## INSTRUCTIONS FOR THE TASK
According to the machine vision overview, what typically controls and supervises a machine vision system in industrial production?

Machine vision systems are immensely diverse. This specification is based on a conceptual model of what constitutes a machine vision system’s functionality. Making good use of the specification requires an understanding of this conceptual model. It will be touched only briefly in this section, more details can be found in Annex B.

A machine vision system is any computer system, smart camera, vision sensor or even any other component that has the capability to record and process digital images or videostreams for the shop floor or other industrial markets, typically with the aim of extracting information from this data.

Digital images or video streams represent data in a general sense, comprising multiple spatial dimensions (e.g. 1D scanner lines, 2D camera images, 3D point clouds, image sequences, etc.) acquired by any kind of imaging technique (e.g. visible light, infrared, ultraviolet, x-ray, radar, ultrasonic, virtual imaging etc.).

With respect to a specific machine vision task, the output of a machine vision system can be raw or pre-processed images or any image-based measurements, inspection results, process control data, robot guidance data, etc.

Machine vision therefore covers a very broad range of systems as well as of applications.

System types range from small sensors and smart cameras to multi-computer setups with diverse sensoric equipment.

Applications include identification (like DataMatrix code, bar code or character recognition), pose determination (e.g. for robot guidance), assembly checks, gauging up to very high accuracy, surface inspection, color identification, etc.

In industrial production, a machine vision system is typically acting under the control and supervision of a machine control system, usually a PLC. There are many variations to this setup, depending on the type of product to be processed, e.g. individual parts or reel material, the organization of production etc.

A common situation in the production of individual work pieces is that a PLC informs the machine vision system about the arrival of a new part by sending a start signal, then waits until the machine vision system has answered with a result of some kind, e.g. a quality information (passed/failed), a measurement value (size), a position information (x- and y-coordinates, rotation, possibly z-coordinate, or full pose in the case of a 3D system), and then continues processing the work piece based on the information given by the vision system. Traditionally, the interfaces used for communication between a PLC and a machine vision system are digital I/O, the various types of field buses and industrial Ethernet systems on the market and also simply Ethernet for the transmission of bulk data.

Figure 1 gives a generalized view on a machine vision system in the context of this companion specification. It assumes that there is some machine vision framework responsible for the acquisition and processing of the images. This framework is completely implementation specific to the system and is outside the scope of this companion specification.

[Data excerpts]
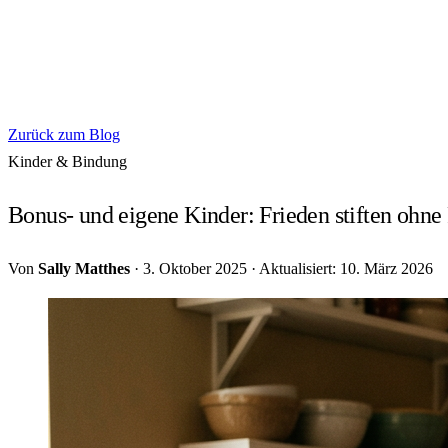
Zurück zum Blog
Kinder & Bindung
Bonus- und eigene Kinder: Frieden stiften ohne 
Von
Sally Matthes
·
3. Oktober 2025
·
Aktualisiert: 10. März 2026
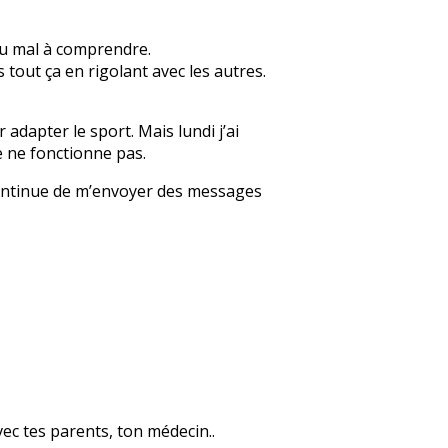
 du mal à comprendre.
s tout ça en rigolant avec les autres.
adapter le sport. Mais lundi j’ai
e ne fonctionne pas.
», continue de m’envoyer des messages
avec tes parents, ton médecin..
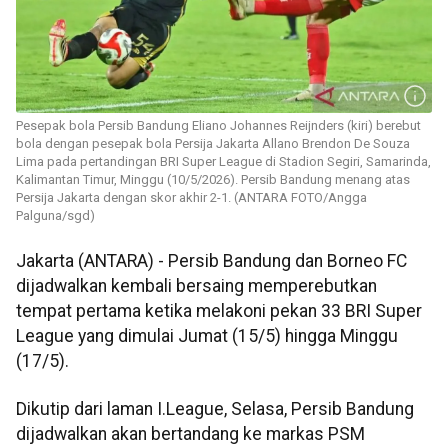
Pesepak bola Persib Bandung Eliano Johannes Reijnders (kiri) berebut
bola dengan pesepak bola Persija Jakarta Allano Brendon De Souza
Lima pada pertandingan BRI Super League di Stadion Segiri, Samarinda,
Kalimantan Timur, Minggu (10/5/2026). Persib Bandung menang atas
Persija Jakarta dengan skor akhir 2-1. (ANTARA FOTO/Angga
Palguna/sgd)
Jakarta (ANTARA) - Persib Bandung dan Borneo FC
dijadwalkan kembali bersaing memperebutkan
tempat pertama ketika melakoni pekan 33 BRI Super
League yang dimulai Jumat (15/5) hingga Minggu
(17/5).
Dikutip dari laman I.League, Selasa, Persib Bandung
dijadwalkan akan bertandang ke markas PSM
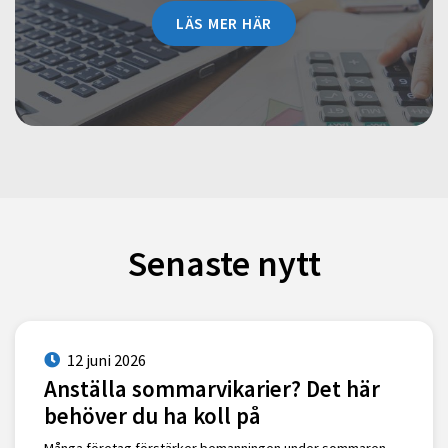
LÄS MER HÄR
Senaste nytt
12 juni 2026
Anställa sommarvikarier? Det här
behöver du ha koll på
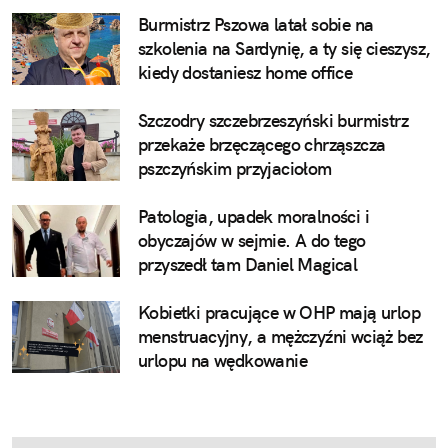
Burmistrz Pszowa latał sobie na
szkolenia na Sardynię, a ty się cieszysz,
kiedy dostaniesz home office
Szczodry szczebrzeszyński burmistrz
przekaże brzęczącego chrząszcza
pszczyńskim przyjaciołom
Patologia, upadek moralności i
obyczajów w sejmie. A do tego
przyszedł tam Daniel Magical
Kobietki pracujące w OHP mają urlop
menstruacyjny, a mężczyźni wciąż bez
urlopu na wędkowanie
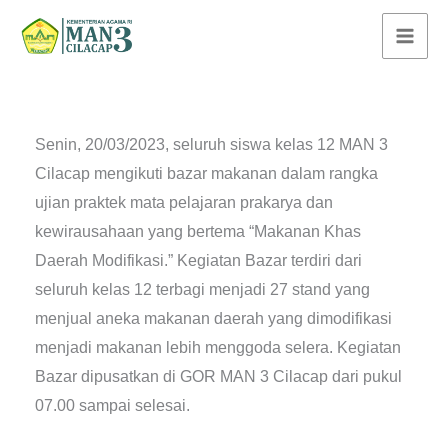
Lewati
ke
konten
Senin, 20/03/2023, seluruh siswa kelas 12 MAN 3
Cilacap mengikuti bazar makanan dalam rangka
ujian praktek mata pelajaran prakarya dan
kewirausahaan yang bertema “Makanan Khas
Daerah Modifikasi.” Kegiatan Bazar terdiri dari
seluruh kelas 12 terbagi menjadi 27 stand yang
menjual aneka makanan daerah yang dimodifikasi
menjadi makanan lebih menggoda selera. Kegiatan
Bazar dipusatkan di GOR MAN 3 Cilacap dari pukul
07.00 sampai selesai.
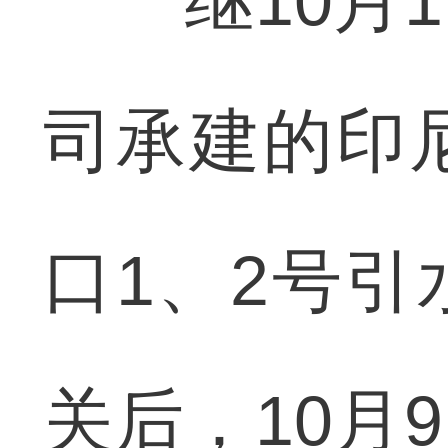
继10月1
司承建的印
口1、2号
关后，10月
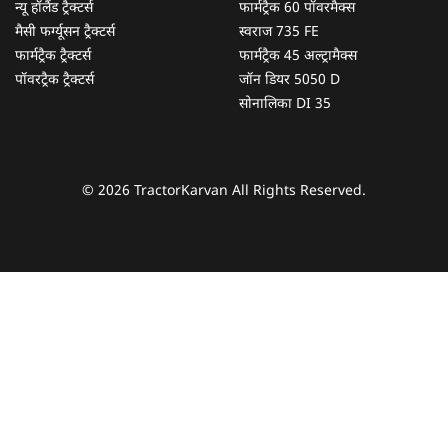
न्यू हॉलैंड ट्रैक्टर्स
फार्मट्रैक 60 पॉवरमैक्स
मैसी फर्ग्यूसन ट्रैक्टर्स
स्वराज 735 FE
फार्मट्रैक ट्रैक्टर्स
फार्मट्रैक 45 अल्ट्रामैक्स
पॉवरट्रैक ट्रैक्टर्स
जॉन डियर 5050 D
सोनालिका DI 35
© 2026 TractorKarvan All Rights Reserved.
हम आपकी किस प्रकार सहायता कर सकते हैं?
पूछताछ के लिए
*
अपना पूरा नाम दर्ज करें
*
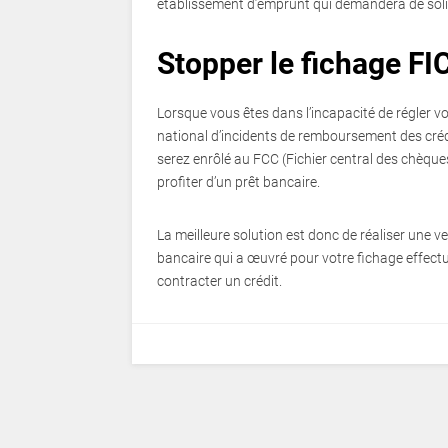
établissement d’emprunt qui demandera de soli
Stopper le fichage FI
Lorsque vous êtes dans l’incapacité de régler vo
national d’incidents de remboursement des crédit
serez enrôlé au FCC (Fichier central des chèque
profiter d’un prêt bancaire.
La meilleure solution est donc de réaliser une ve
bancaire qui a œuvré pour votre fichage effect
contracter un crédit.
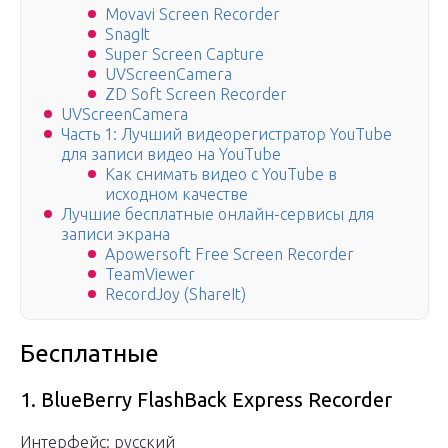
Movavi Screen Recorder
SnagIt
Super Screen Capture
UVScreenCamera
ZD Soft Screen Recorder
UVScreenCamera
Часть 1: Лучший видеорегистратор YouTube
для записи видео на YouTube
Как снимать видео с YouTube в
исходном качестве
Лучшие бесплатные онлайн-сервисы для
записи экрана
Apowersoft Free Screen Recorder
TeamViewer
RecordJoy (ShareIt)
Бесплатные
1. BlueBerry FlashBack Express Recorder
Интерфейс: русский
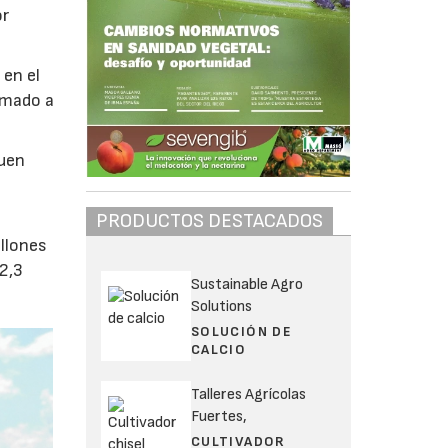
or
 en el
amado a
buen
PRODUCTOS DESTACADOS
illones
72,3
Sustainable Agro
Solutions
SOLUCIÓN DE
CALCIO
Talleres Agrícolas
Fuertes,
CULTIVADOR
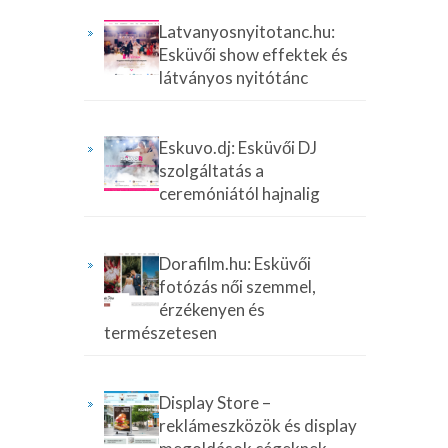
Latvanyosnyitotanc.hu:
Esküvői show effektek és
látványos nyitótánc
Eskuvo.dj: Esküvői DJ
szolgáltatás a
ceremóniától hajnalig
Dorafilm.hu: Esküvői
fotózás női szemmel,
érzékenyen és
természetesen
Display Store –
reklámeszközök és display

--

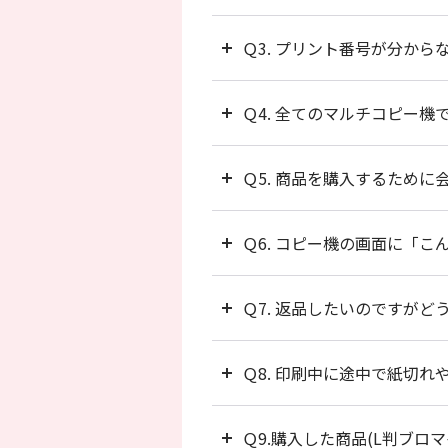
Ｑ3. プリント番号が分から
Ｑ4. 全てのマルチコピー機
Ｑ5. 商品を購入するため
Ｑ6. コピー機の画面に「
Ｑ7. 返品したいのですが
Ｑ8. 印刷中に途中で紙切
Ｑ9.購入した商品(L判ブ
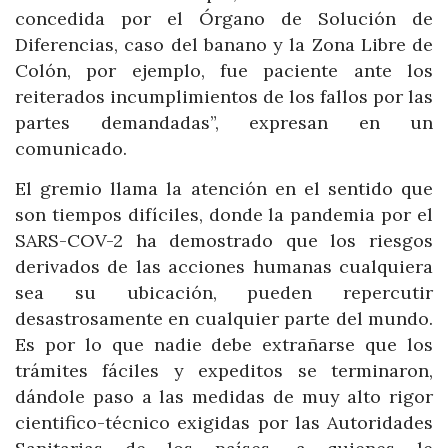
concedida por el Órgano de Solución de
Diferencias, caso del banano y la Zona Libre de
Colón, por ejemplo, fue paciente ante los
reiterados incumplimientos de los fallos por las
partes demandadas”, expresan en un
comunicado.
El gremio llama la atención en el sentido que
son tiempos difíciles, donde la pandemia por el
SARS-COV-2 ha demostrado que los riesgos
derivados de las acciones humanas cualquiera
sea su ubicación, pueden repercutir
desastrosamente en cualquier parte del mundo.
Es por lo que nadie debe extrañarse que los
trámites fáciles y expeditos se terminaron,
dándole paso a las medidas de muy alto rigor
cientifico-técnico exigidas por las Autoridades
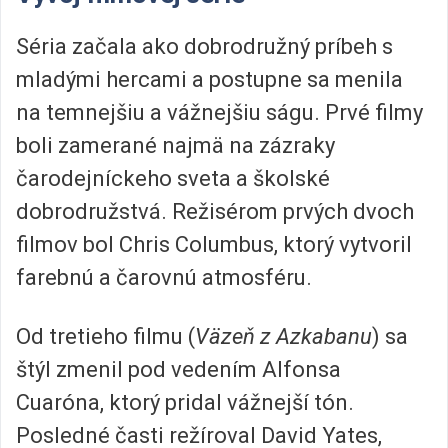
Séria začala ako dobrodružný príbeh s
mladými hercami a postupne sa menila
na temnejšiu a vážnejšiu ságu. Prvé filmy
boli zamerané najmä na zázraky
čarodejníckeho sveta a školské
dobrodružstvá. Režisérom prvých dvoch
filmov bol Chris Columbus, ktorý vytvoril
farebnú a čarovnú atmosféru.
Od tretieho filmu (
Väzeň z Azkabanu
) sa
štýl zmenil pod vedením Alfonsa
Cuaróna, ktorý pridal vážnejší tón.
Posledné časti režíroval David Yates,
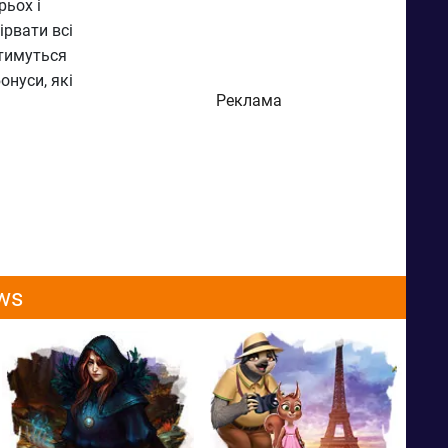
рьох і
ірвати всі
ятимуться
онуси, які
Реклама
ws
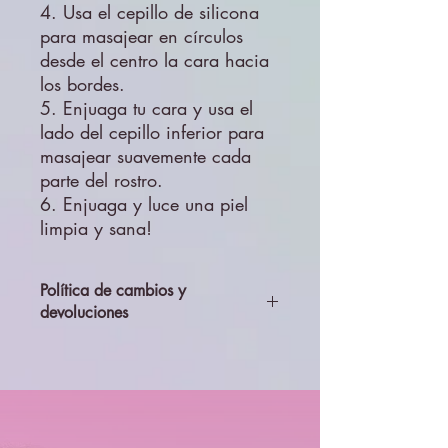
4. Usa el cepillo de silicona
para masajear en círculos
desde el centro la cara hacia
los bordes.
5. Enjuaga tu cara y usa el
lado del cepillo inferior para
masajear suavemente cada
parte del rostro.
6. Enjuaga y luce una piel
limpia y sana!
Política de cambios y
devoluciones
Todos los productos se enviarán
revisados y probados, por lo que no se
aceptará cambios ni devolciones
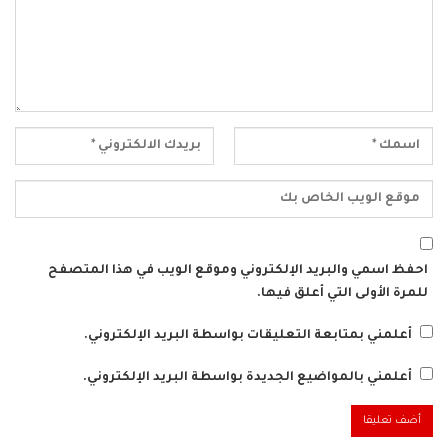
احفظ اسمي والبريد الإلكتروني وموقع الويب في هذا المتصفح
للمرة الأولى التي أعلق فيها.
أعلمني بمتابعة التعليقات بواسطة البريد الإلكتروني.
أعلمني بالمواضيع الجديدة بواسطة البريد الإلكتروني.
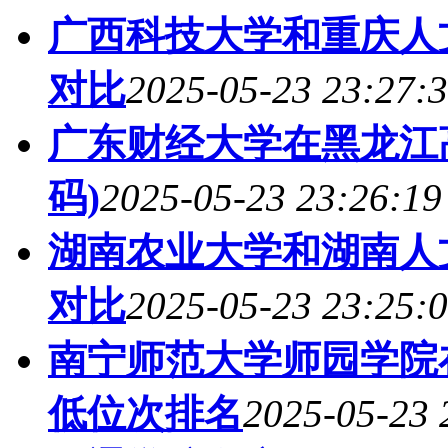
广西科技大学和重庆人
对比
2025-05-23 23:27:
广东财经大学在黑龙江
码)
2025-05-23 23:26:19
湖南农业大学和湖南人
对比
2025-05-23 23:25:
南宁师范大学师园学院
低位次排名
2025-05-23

...

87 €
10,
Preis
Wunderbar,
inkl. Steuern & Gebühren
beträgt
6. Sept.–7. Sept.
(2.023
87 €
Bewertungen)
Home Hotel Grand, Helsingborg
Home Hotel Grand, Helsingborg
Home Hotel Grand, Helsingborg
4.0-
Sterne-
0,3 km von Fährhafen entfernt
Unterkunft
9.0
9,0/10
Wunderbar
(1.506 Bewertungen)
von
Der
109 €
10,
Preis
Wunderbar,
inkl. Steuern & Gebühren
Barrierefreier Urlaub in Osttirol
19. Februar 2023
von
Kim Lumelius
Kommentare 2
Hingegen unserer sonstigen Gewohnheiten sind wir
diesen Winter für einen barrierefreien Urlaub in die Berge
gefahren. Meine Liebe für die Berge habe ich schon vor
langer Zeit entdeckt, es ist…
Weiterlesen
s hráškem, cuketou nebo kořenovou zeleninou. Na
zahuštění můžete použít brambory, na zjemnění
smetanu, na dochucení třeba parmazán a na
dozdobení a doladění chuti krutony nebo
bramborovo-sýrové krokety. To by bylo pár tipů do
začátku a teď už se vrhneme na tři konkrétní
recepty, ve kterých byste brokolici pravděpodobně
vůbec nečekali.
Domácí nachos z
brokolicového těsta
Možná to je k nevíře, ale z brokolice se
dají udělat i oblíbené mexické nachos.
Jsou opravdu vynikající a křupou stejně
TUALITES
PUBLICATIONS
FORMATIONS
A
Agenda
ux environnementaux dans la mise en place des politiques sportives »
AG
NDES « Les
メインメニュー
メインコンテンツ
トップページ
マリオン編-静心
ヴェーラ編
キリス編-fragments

## SOLUTION TO THE EXERCISE
A machine control system, usually a PLC.